Soy-free pork, poultry and eggs could be the next trend in sustainable food as retailers and farmers respond to growing awareness that the crop is contributing to deforestation in South America
Supermarket Morrisons made headlines last week after announcing it will feed insects to chickens, partially replacing soy in their diets, at ten out of its 60 free-range egg farms in a move it says will save 5,737 tonnes of carbon and 56 hectares of soy production.
Meanwhile other producers, including pork, chicken and turkey farmers, are also looking at other ingredients to replace soy in feed.
Insects, a rich source of protein have long been touted as a more sustainable alternative to soy in poultry and pig feed over concerns about carbon emissions and deforestation. And it’s becoming increasingly topical with recent news that deforestation in the Brazilian Amazon has reached a 15 year high, driven by land clearing for beef farming as well as soy production for animal feed.
Morrisons is working with insect feed start-up Better Origin to rear larvae of Black Soldier Flies in container units, which will be fed on the supermarket’s fruit and veg waste as part of a closed loop system.
“An insect diet could suit our hens better, they seem to enjoy it, and the nutritional and added health benefits are notable,” says Sophie Throup, Morrisons’ head of agriculture. “We’re also finding a good home for our fruit and veg waste. We think that this could be part of the future of egg farming.”

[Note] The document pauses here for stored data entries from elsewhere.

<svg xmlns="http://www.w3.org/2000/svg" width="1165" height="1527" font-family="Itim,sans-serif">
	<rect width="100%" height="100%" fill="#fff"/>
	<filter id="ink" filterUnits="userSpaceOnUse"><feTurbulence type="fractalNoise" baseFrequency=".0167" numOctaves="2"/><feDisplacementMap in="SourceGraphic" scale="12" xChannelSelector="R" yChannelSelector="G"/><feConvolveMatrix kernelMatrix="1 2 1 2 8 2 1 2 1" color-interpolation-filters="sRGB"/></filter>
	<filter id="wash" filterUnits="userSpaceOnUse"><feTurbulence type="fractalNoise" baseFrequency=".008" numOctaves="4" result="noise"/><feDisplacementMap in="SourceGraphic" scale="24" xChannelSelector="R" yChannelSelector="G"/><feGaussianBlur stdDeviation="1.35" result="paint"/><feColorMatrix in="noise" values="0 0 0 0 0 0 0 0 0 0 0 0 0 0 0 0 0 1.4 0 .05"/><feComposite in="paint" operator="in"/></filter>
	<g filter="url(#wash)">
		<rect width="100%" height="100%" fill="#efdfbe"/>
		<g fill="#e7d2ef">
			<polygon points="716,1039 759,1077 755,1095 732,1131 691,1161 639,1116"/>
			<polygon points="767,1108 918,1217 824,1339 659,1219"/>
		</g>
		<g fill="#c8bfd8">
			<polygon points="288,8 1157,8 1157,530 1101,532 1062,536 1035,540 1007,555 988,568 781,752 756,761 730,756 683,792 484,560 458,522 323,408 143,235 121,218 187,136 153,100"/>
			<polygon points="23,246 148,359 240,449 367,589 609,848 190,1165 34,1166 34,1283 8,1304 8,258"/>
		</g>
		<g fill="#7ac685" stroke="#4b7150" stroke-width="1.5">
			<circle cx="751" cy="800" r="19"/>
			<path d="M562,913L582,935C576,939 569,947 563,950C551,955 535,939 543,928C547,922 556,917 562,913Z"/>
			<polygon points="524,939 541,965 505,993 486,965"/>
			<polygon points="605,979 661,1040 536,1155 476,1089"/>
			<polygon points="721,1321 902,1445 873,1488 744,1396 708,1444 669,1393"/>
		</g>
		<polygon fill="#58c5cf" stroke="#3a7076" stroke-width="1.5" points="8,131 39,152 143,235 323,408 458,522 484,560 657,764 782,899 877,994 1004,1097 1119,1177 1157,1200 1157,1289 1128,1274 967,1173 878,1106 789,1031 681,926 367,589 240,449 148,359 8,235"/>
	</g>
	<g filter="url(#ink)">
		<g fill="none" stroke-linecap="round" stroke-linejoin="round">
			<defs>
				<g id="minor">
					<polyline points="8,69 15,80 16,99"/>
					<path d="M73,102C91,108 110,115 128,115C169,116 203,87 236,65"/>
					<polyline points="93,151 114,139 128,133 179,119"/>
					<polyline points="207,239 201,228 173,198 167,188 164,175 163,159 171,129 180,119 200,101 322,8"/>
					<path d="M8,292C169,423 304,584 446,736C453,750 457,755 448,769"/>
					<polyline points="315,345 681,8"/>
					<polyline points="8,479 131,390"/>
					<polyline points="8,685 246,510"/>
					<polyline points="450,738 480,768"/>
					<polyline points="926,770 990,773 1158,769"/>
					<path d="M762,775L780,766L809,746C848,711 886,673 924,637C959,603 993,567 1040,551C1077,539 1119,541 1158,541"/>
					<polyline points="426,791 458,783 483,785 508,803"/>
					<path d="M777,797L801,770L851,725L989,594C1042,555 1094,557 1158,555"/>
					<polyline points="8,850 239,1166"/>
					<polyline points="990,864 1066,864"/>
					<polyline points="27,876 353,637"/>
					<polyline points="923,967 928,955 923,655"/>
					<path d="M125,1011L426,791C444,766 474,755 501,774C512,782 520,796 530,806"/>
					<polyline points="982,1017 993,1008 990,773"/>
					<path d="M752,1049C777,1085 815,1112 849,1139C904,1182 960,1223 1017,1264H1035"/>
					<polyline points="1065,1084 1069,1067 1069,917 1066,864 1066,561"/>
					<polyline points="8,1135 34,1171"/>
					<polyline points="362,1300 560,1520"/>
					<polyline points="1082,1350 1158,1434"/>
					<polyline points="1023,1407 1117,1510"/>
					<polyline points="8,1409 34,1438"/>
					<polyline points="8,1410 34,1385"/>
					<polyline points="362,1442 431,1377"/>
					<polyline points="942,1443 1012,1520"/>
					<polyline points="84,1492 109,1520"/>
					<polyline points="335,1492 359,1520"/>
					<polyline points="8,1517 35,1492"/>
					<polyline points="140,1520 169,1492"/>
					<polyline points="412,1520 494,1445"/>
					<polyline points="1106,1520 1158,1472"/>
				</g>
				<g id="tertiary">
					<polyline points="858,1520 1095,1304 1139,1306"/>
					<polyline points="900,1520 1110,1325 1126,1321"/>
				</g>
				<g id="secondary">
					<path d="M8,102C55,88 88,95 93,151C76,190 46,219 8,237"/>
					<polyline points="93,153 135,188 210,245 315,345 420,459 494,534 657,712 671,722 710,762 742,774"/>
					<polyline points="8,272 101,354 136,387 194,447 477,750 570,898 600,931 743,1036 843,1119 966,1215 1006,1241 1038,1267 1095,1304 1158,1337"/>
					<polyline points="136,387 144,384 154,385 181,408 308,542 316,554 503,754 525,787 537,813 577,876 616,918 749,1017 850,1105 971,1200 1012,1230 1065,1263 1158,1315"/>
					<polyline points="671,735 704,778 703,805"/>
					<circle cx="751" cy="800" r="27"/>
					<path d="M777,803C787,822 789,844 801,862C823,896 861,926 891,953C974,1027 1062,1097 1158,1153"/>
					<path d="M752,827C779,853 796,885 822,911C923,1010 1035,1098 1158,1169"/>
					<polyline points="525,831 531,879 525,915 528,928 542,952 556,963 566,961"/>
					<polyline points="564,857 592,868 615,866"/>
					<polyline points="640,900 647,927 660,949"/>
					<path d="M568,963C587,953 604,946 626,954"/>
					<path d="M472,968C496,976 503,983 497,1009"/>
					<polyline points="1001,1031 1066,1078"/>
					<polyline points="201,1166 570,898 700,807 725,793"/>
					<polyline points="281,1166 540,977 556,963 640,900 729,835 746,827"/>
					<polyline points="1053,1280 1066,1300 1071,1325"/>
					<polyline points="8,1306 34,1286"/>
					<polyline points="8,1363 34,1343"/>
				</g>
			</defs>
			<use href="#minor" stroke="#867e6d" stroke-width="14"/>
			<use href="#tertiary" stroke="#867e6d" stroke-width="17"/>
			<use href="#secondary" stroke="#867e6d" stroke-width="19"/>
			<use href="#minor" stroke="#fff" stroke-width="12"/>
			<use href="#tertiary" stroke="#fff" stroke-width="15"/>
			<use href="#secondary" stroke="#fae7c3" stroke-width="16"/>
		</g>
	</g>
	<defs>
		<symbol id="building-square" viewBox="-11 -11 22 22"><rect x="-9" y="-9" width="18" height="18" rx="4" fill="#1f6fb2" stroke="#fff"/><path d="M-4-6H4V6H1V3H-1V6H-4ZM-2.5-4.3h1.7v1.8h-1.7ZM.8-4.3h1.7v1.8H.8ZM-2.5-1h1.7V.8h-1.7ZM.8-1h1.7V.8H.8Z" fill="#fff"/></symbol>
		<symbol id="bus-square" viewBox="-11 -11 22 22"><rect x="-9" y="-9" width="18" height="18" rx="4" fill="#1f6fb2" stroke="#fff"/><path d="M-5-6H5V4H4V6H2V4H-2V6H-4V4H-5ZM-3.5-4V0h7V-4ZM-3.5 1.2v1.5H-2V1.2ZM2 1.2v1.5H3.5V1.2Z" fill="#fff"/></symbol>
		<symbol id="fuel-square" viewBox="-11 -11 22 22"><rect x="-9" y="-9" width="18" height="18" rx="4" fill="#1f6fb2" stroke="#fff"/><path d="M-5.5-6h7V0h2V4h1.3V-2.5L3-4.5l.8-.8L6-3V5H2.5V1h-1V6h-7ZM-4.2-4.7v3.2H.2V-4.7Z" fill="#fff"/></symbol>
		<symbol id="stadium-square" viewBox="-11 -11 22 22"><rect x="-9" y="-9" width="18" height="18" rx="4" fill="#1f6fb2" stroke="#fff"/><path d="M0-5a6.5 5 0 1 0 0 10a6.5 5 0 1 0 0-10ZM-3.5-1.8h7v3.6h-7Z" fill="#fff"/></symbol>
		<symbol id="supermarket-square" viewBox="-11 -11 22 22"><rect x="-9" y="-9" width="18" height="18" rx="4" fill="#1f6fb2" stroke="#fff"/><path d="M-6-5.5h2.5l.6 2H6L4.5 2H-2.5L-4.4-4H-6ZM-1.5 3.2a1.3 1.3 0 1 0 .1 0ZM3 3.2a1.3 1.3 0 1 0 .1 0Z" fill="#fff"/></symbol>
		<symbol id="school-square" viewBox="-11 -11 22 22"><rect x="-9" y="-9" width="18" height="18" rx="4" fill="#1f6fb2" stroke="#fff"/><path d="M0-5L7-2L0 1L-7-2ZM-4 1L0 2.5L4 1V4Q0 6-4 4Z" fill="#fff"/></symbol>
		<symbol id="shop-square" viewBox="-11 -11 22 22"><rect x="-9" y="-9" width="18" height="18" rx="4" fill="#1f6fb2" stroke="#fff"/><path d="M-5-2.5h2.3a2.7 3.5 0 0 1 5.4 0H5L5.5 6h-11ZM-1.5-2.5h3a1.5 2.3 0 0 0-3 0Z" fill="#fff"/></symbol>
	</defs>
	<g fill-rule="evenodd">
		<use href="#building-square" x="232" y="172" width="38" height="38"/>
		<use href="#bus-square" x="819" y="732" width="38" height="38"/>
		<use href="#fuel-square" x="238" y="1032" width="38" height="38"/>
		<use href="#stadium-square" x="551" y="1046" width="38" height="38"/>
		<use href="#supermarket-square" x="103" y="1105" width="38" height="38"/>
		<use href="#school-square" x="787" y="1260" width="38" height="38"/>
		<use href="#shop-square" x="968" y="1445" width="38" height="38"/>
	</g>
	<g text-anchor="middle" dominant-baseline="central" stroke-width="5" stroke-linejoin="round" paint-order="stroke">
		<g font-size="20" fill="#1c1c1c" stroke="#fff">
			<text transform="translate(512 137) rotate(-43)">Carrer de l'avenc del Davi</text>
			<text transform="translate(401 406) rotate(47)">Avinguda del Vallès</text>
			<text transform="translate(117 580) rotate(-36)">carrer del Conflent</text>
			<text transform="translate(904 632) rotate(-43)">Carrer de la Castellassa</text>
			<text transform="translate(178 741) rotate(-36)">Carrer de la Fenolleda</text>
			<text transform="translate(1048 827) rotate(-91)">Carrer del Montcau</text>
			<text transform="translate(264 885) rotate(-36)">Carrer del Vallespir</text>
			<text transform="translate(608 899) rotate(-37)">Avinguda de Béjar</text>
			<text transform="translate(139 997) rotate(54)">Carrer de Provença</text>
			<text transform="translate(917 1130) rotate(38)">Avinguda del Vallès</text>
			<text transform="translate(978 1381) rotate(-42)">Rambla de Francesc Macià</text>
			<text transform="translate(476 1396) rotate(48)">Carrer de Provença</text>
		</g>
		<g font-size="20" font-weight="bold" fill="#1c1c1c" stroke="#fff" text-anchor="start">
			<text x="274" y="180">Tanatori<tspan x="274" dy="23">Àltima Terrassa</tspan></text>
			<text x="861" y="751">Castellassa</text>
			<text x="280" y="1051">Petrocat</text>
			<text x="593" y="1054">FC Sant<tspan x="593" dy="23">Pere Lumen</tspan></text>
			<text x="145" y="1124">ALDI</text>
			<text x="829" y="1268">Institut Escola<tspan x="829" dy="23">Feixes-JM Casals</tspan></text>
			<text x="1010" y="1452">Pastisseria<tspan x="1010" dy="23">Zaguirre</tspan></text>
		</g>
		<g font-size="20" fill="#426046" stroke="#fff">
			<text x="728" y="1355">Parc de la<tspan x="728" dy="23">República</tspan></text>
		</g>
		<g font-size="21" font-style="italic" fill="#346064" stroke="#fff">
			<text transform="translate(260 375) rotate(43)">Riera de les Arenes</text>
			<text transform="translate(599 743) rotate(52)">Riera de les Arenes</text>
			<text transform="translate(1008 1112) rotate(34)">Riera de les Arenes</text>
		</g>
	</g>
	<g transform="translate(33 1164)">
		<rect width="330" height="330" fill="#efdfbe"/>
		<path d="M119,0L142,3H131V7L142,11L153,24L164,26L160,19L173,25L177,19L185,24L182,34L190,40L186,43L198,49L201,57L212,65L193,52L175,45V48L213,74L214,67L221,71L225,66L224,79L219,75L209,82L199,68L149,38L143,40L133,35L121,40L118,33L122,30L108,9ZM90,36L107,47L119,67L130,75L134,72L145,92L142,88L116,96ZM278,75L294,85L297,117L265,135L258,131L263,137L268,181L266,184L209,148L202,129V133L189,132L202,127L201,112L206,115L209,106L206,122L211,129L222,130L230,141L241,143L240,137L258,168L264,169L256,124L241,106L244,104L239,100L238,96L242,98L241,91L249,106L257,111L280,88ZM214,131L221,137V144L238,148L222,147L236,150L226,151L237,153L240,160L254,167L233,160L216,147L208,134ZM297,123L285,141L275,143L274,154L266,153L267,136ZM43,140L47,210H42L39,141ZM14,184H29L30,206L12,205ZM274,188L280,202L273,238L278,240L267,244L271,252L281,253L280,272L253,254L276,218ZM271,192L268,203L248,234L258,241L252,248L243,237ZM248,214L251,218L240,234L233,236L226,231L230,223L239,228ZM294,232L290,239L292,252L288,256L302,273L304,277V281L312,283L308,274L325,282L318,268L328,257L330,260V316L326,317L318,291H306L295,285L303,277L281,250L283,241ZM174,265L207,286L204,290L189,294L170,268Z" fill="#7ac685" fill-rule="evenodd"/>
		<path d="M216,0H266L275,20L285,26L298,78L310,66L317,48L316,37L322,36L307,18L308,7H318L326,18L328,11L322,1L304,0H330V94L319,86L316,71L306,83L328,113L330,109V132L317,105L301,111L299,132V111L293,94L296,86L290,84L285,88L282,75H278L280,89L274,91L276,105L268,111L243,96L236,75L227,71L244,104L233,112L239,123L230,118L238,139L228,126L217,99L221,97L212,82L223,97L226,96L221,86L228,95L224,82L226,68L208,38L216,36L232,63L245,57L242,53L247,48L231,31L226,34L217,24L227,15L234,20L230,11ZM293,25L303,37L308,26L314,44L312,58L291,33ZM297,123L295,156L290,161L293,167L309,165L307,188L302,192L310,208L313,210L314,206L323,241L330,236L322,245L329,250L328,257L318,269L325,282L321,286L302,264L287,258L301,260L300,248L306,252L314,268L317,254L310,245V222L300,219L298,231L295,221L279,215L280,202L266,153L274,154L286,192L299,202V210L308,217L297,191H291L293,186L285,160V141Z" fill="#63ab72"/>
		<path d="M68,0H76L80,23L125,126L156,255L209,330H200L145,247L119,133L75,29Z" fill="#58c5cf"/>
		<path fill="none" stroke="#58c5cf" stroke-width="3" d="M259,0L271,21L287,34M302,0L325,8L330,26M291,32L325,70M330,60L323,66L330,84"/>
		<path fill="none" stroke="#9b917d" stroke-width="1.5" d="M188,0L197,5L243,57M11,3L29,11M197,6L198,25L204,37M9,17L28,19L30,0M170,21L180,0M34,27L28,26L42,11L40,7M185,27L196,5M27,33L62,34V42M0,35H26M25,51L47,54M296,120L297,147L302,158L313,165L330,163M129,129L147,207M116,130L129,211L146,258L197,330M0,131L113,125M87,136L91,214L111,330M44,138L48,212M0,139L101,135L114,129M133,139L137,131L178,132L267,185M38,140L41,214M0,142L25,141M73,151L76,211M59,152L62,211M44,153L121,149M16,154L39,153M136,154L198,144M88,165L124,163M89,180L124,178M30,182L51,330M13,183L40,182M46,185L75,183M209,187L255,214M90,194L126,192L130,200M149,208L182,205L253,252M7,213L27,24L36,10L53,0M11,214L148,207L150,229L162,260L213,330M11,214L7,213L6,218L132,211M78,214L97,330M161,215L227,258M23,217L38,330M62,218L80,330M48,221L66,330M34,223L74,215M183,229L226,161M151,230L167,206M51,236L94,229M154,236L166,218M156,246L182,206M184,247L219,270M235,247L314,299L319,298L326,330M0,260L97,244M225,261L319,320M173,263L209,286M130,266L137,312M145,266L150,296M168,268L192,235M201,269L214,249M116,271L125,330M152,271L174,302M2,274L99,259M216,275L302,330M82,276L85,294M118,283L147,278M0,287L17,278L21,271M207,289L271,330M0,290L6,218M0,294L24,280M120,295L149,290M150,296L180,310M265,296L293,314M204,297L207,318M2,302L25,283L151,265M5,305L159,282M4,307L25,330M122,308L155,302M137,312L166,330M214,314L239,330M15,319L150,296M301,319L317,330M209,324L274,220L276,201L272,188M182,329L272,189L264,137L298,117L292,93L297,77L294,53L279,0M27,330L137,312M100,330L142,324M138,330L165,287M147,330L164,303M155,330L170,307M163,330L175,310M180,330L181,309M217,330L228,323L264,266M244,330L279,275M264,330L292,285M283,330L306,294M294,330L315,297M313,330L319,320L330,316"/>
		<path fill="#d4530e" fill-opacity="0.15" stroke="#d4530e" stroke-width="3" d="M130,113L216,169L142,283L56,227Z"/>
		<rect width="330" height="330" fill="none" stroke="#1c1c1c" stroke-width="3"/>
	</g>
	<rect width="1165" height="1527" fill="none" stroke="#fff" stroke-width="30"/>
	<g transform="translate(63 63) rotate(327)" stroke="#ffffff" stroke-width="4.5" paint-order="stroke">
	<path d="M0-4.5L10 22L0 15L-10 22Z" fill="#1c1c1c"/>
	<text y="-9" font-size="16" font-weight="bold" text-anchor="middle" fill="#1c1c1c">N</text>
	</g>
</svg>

The supermarket said it has no current plans to extend the project to its pig and poultry meat production, despite both sectors being a significant consumer of soy.
Glen Burrows, co-founder of sustainable meat supplier The Ethical Butcher, has gone a step further and is already selling soy-free pork and chicken.
“We can’t be an ethical butcher if the animals that we’re selling are eating grains that are having a terrible effect on the planet halfway across the world,” he says. “That just doesn’t fit with what we consider to be ethical.”
However, in an industry that considers soy crucial in the early stages of growth for producing a bigger bird, managing to convince a producer to take a risk has not been easy, with many rejecting the idea.
“I was talking to feed mills, chicken nutritionists, and yes that is a thing, trying to find a producer who would produce commercial chicken without soy,” says Burrows.
Nutritionists told him that modern chickens are bred with soy-based feed in mind, which ultimately makes it harder to remove soy from the food chain.
The first person who attempted to remove soy from animal feed for The Ethical Butcher was Devon beef farmer Mark Chapple. “He’d read about a system in America, where poultry would follow the cattle in a rotational grazing system and get a lot of their nutrition from the increase in bug life on the land where the cows had gone through.
“Not only did they grow well,” explains Burrows, “but they tasted fantastic.” The success of the soy-free chicken inspired Chapple’s 20-year-old daughter to trial some soy-free pigs for The Ethical Butcher. Although they are fed a mixture of British crops such as oilseed rape, barley, and beans, they gain most of their nutrition from rooting and foraging in pasture and woodland.
Elsewhere, farmer John Malseed, turkey producer for organic veg box company Riverford, has done trials of his own after noticing customer interest in cutting out soy.
After reducing the amount of soy he feeds to his birds this year, he is now confident that the birds will grow healthily without soy in the early period when they’re developing their skeletons.
However, he warns: “It will come with a heavy price-tag, but that’s the true cost of it. If you’re buying in the supermarkets where you can buy a chicken for three pounds, it’s probably the environment that is taking the true cost.”